83. The integrated system of claim 82, further comprising one or more of a user input device, a data processing device, a data output device, and a robotic controller.

84. The method of claim 1, wherein the nucleic acid segments are oligonucleotides, and wherein the diversifying step (c) comprises: i) generating a plurality of partially duplexed oligonucleotides by hybridizing the oligonucleotides from step (a), said duplexed oligonucleotides having overhangs of unhybridized regions; ii) assembling the plurality of partially duplexed oligonucleotides by hybridizing the overhangs of two or more partially duplexed oligonucleotides together; and, iii) ligating the assembled oligonucleotides to produce a library of recombinant nucleic acids, optionally in the presence of a polymerase.

85. The method of claim 60, wherein the nucleic acid segments are oligonucleotides, and wherein the diversifying step (b) comprises: i) generating a plurality of partially duplexed oligonucleotides by hybridizing the oligonucleotides from step (a), said duplexed oligonucleotides having overhangs of unhybridized regions; ii) assembling the plurality of partially duplexed oligonucleotides by hybridizing the overhangs of two or more partially duplexed oligonucleotides together; and, iii) ligating the assembled oligonucleotides to produce a library of recombinant nucleic acids, optionally in the presence of a polymerase.

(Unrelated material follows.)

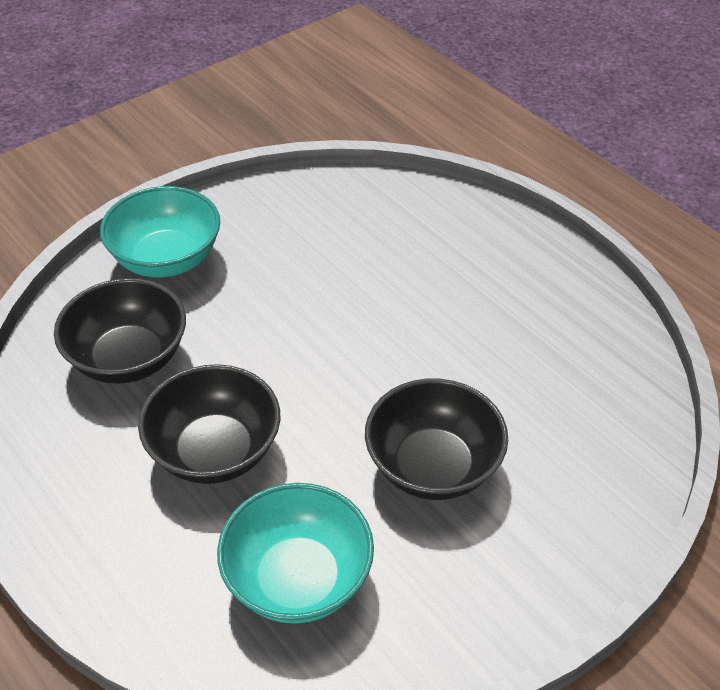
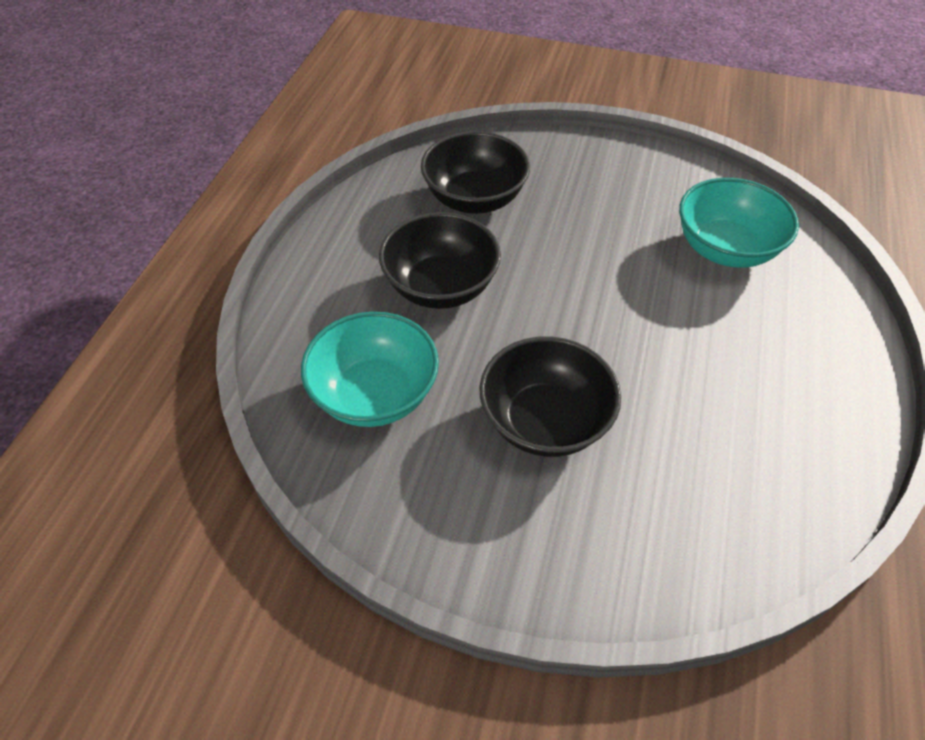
camera: 55 degrees right, 5 degrees up
turquoise bowl [100,186,220,277] -> turquoise bowl moved to [679,178,799,268]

86. A method for identifying a nucleotide incorporating enzyme with having a desired property, the method comprising: a) providing a plurality of partially duplexed oligonucleotides having overhangs of unhybridized regions, which oligonucleotides comprise a subsequence of a nucleic acid encoding a nucleotide incorporating enzyme; b) assembling the plurality of partially duplexed oligonucleotides by hybridizing the overhangs of two or more partially duplexed oligonucleotides together; c) ligating the assembled oligonucleotides to produce a library of recombinant nucleic acids, optionally in the presence of a polymerase; d) expressing the recombinant nucleic acids to generate a library of nucleotide incorporating enzyme variants; and, e) screening the library of nucleotide incorporating enzyme variants for one or more desired property.

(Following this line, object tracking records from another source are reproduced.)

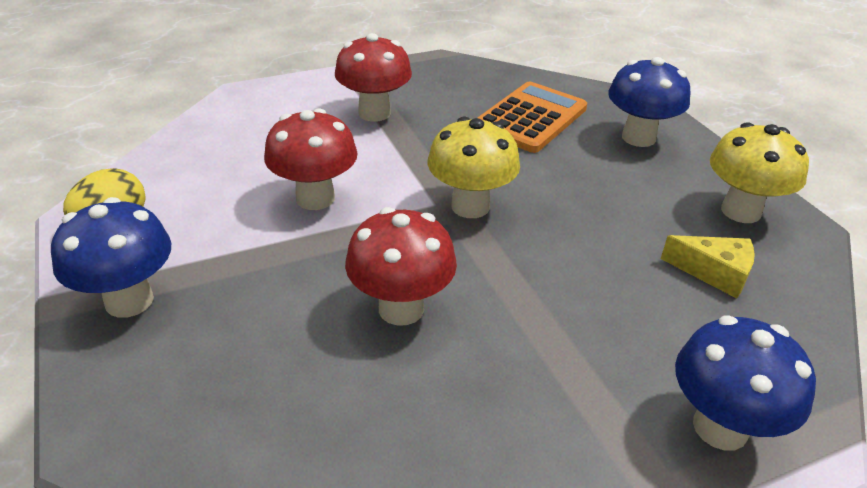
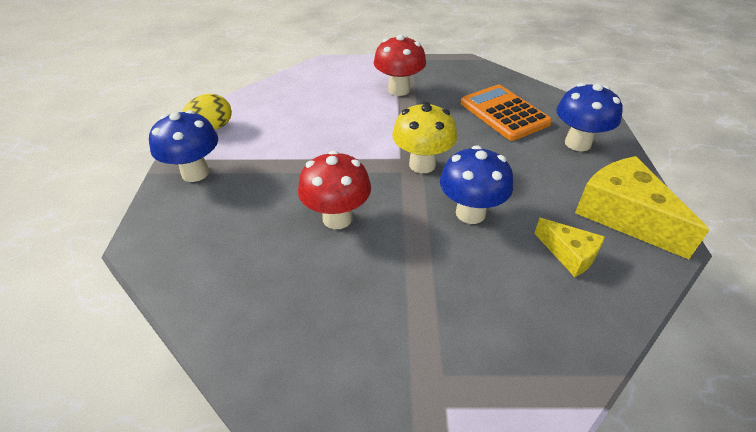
camera: 25 degrees right, 5 degrees up
red mushroom [264,108,358,210] -> none
orange calculator [478,82,587,153] -> orange calculator turned 90 degrees counterclockwise [461,85,552,141]
blue mushroom [675,315,816,450] -> blue mushroom moved to [440,145,513,224]
yellow mushroom [710,122,809,223] -> yellow cheese [575,156,709,259]

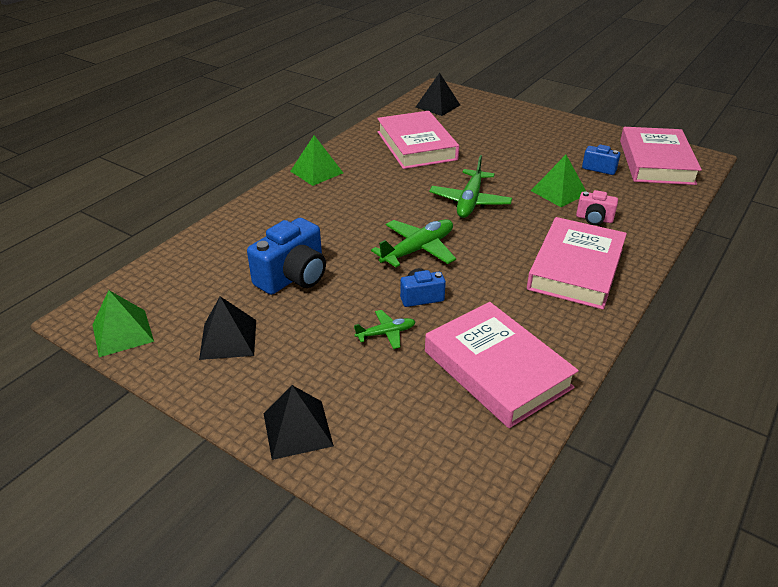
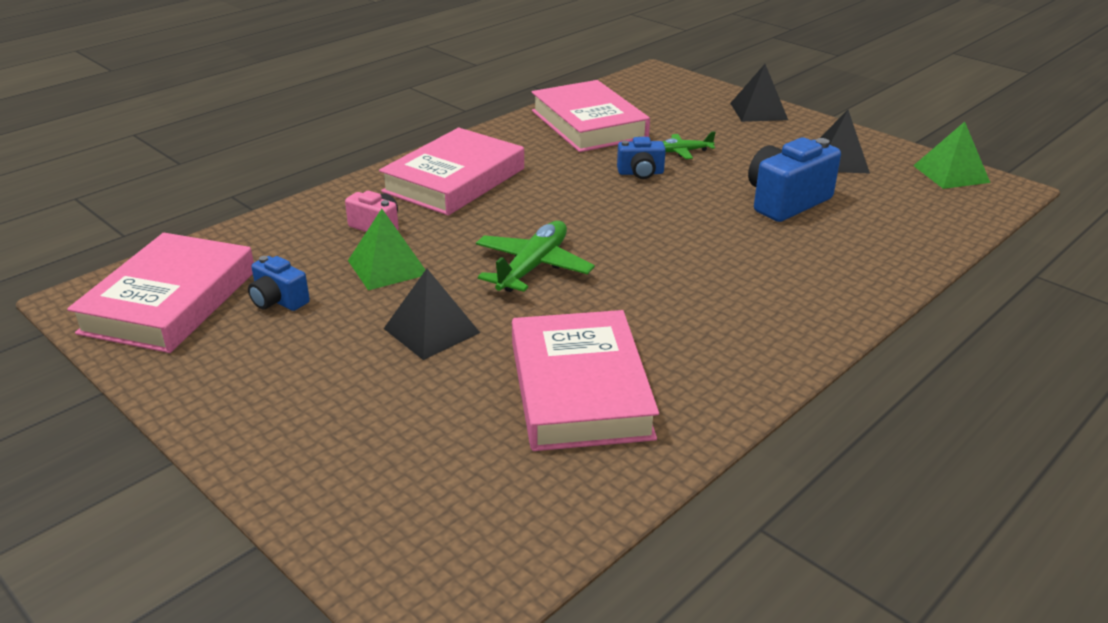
camera: 170 degrees left, 5 degrees down
green pyramid [290,135,343,186] -> none
green plane [371,219,456,267] -> none
black pyramid [416,73,460,116] -> black pyramid moved to [384,269,480,360]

87. The method of claim 86, wherein the one or more desired property is selected from the group consisting of: incorporation of rare or non-natural nucleotides, thermostability, evenness of nucleotide incorporation, efficient terminal transferase activity, low fidelity, high fidelity, processivity, strand-displacement activity, nick translation activity, exchange reaction, cation requirement, modulation of activity by cation, sulfhydral reagent requirement, shelf life, salt tolerance, organic solvent tolerance, mechanical stress tolerance, tolerance to impurities, altered pH dependence, altered dependence on buffer conditions, template composition, primer composition, and improved stability.